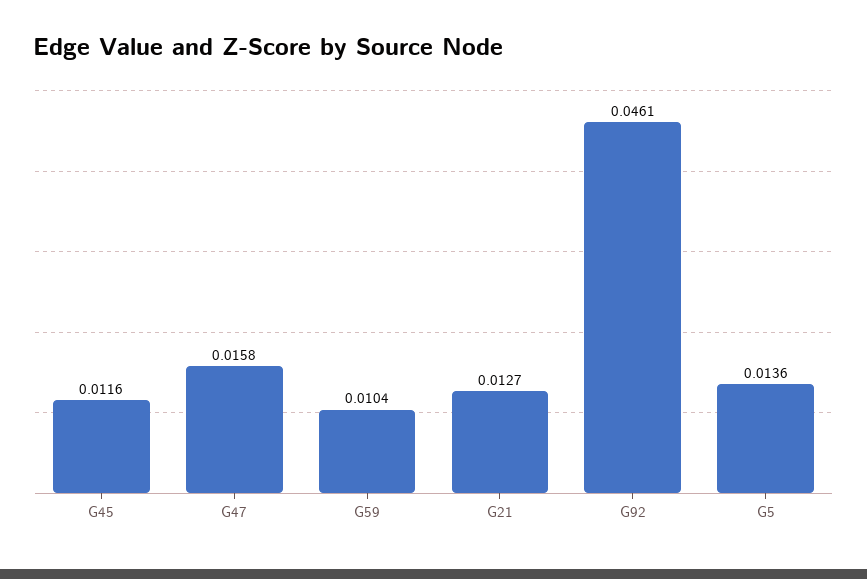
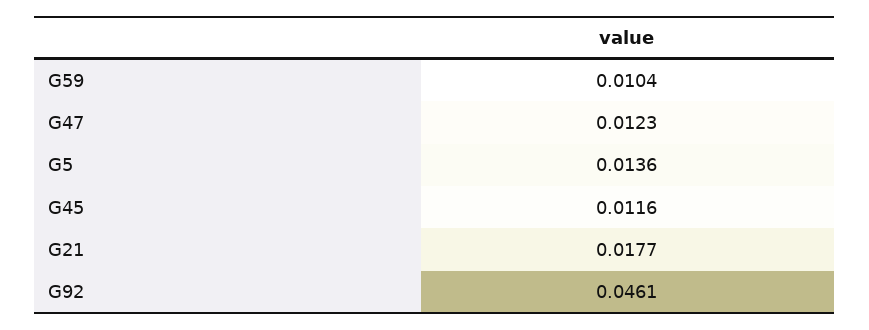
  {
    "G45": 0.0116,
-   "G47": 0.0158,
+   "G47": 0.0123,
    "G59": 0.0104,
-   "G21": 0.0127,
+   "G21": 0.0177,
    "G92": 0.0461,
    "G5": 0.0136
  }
# # # #
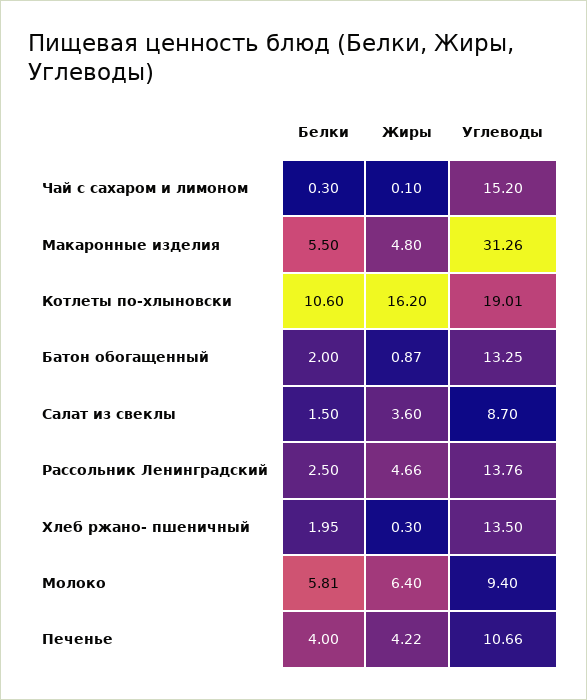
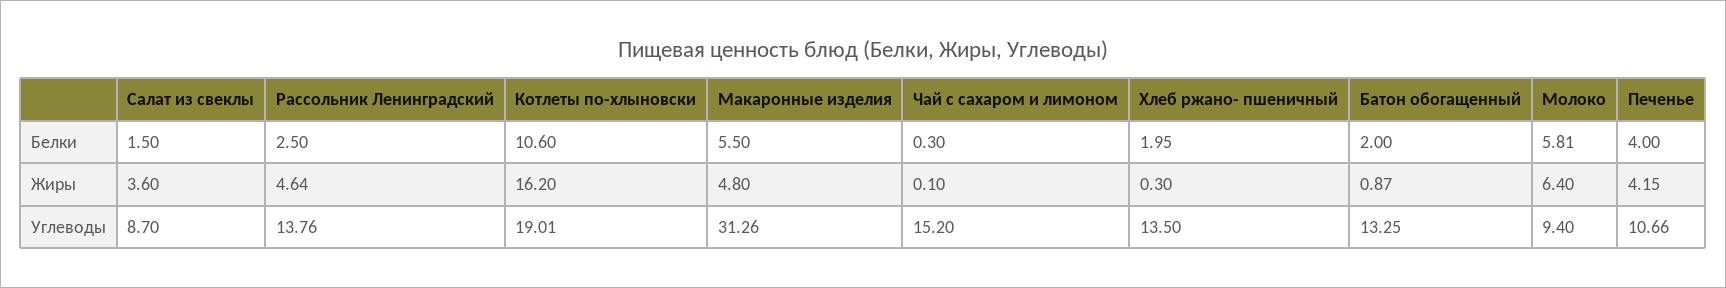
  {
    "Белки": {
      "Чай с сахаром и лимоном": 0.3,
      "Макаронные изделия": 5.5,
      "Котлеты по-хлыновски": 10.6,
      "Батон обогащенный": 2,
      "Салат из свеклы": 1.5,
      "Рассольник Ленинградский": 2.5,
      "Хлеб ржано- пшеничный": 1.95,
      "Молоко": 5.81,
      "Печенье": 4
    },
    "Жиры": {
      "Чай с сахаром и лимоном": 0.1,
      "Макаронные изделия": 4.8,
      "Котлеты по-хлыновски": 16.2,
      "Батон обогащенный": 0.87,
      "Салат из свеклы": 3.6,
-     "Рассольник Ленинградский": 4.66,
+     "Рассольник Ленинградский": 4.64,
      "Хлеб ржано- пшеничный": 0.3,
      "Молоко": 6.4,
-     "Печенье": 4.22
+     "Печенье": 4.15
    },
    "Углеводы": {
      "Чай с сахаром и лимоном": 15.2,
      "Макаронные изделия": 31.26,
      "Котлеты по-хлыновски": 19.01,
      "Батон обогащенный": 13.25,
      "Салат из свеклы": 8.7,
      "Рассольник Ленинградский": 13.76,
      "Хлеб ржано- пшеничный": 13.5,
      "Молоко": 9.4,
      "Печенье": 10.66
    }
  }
# # # #
*Directive:* With "Печенье" as the string to find, copy every line of the records that holds it.

*Your response:*
      "Печенье": 4
-     "Печенье": 4.22
+     "Печенье": 4.15
      "Печенье": 10.66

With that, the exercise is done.